Lignes du jeu de données

* * * *

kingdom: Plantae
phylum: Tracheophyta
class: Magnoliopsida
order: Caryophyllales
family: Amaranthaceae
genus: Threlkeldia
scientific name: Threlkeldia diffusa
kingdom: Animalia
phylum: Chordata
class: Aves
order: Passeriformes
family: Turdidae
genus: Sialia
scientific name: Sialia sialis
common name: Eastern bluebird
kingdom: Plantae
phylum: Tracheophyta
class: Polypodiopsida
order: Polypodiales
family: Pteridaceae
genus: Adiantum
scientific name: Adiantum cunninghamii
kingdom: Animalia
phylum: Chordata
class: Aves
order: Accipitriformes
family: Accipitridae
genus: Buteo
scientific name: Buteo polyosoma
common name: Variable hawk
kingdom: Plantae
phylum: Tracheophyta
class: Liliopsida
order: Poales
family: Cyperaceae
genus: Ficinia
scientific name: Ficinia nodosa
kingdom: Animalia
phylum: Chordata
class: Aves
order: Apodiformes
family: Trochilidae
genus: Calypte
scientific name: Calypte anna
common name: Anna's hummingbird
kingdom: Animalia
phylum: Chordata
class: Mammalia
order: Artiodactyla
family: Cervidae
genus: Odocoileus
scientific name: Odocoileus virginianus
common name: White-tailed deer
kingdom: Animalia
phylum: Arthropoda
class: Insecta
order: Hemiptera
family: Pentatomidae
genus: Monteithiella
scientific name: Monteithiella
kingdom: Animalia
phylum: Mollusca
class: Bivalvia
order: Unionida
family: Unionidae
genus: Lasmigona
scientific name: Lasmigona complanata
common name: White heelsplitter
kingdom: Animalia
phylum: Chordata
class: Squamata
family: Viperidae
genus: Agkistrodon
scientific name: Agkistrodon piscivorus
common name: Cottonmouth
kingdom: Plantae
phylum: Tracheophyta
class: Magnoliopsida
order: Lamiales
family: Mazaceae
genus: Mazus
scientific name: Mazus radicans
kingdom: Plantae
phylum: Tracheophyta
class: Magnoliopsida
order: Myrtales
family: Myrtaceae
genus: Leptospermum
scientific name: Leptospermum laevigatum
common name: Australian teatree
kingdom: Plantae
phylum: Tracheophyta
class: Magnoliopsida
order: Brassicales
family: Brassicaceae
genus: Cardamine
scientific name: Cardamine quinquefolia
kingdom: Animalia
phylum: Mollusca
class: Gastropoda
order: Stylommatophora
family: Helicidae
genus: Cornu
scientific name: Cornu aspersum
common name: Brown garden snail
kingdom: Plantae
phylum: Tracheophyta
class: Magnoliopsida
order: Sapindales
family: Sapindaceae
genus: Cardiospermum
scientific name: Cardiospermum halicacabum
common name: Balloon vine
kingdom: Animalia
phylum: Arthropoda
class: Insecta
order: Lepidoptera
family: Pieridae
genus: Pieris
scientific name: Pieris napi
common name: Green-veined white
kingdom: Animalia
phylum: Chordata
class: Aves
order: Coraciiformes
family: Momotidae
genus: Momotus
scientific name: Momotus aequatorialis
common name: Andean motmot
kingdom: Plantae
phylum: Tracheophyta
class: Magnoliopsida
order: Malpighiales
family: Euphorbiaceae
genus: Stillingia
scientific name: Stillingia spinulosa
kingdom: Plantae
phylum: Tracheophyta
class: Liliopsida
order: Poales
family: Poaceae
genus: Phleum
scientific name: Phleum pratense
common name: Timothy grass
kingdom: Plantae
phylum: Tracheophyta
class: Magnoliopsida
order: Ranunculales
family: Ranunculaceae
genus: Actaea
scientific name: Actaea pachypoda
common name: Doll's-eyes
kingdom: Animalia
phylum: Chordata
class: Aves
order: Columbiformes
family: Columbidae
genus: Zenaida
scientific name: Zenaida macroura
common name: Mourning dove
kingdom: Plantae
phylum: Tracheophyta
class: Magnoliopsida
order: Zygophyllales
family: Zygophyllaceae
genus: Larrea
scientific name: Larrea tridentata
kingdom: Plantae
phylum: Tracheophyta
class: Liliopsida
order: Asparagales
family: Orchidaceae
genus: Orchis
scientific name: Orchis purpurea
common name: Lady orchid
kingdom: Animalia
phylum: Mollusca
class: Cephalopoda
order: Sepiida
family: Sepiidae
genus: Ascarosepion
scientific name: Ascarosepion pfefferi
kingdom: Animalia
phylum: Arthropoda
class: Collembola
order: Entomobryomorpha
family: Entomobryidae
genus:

* * * *

**Travail à faire:** Renommez « common name » en « vernacular name » dans toutes les entrées, puis redonnez ces lignes sans aucun autre changement.

**Réponse:**
kingdom: Plantae
phylum: Tracheophyta
class: Magnoliopsida
order: Caryophyllales
family: Amaranthaceae
genus: Threlkeldia
scientific name: Threlkeldia diffusa
kingdom: Animalia
phylum: Chordata
class: Aves
order: Passeriformes
family: Turdidae
genus: Sialia
scientific name: Sialia sialis
vernacular name: Eastern bluebird
kingdom: Plantae
phylum: Tracheophyta
class: Polypodiopsida
order: Polypodiales
family: Pteridaceae
genus: Adiantum
scientific name: Adiantum cunninghamii
kingdom: Animalia
phylum: Chordata
class: Aves
order: Accipitriformes
family: Accipitridae
genus: Buteo
scientific name: Buteo polyosoma
vernacular name: Variable hawk
kingdom: Plantae
phylum: Tracheophyta
class: Liliopsida
order: Poales
family: Cyperaceae
genus: Ficinia
scientific name: Ficinia nodosa
kingdom: Animalia
phylum: Chordata
class: Aves
order: Apodiformes
family: Trochilidae
genus: Calypte
scientific name: Calypte anna
vernacular name: Anna's hummingbird
kingdom: Animalia
phylum: Chordata
class: Mammalia
order: Artiodactyla
family: Cervidae
genus: Odocoileus
scientific name: Odocoileus virginianus
vernacular name: White-tailed deer
kingdom: Animalia
phylum: Arthropoda
class: Insecta
order: Hemiptera
family: Pentatomidae
genus: Monteithiella
scientific name: Monteithiella
kingdom: Animalia
phylum: Mollusca
class: Bivalvia
order: Unionida
family: Unionidae
genus: Lasmigona
scientific name: Lasmigona complanata
vernacular name: White heelsplitter
kingdom: Animalia
phylum: Chordata
class: Squamata
family: Viperidae
genus: Agkistrodon
scientific name: Agkistrodon piscivorus
vernacular name: Cottonmouth
kingdom: Plantae
phylum: Tracheophyta
class: Magnoliopsida
order: Lamiales
family: Mazaceae
genus: Mazus
scientific name: Mazus radicans
kingdom: Plantae
phylum: Tracheophyta
class: Magnoliopsida
order: Myrtales
family: Myrtaceae
genus: Leptospermum
scientific name: Leptospermum laevigatum
vernacular name: Australian teatree
kingdom: Plantae
phylum: Tracheophyta
class: Magnoliopsida
order: Brassicales
family: Brassicaceae
genus: Cardamine
scientific name: Cardamine quinquefolia
kingdom: Animalia
phylum: Mollusca
class: Gastropoda
order: Stylommatophora
family: Helicidae
genus: Cornu
scientific name: Cornu aspersum
vernacular name: Brown garden snail
kingdom: Plantae
phylum: Tracheophyta
class: Magnoliopsida
order: Sapindales
family: Sapindaceae
genus: Cardiospermum
scientific name: Cardiospermum halicacabum
vernacular name: Balloon vine
kingdom: Animalia
phylum: Arthropoda
class: Insecta
order: Lepidoptera
family: Pieridae
genus: Pieris
scientific name: Pieris napi
vernacular name: Green-veined white
kingdom: Animalia
phylum: Chordata
class: Aves
order: Coraciiformes
family: Momotidae
genus: Momotus
scientific name: Momotus aequatorialis
vernacular name: Andean motmot
kingdom: Plantae
phylum: Tracheophyta
class: Magnoliopsida
order: Malpighiales
family: Euphorbiaceae
genus: Stillingia
scientific name: Stillingia spinulosa
kingdom: Plantae
phylum: Tracheophyta
class: Liliopsida
order: Poales
family: Poaceae
genus: Phleum
scientific name: Phleum pratense
vernacular name: Timothy grass
kingdom: Plantae
phylum: Tracheophyta
class: Magnoliopsida
order: Ranunculales
family: Ranunculaceae
genus: Actaea
scientific name: Actaea pachypoda
vernacular name: Doll's-eyes
kingdom: Animalia
phylum: Chordata
class: Aves
order: Columbiformes
family: Columbidae
genus: Zenaida
scientific name: Zenaida macroura
vernacular name: Mourning dove
kingdom: Plantae
phylum: Tracheophyta
class: Magnoliopsida
order: Zygophyllales
family: Zygophyllaceae
genus: Larrea
scientific name: Larrea tridentata
kingdom: Plantae
phylum: Tracheophyta
class: Liliopsida
order: Asparagales
family: Orchidaceae
genus: Orchis
scientific name: Orchis purpurea
vernacular name: Lady orchid
kingdom: Animalia
phylum: Mollusca
class: Cephalopoda
order: Sepiida
family: Sepiidae
genus: Ascarosepion
scientific name: Ascarosepion pfefferi
kingdom: Animalia
phylum: Arthropoda
class: Collembola
order: Entomobryomorpha
family: Entomobryidae
genus:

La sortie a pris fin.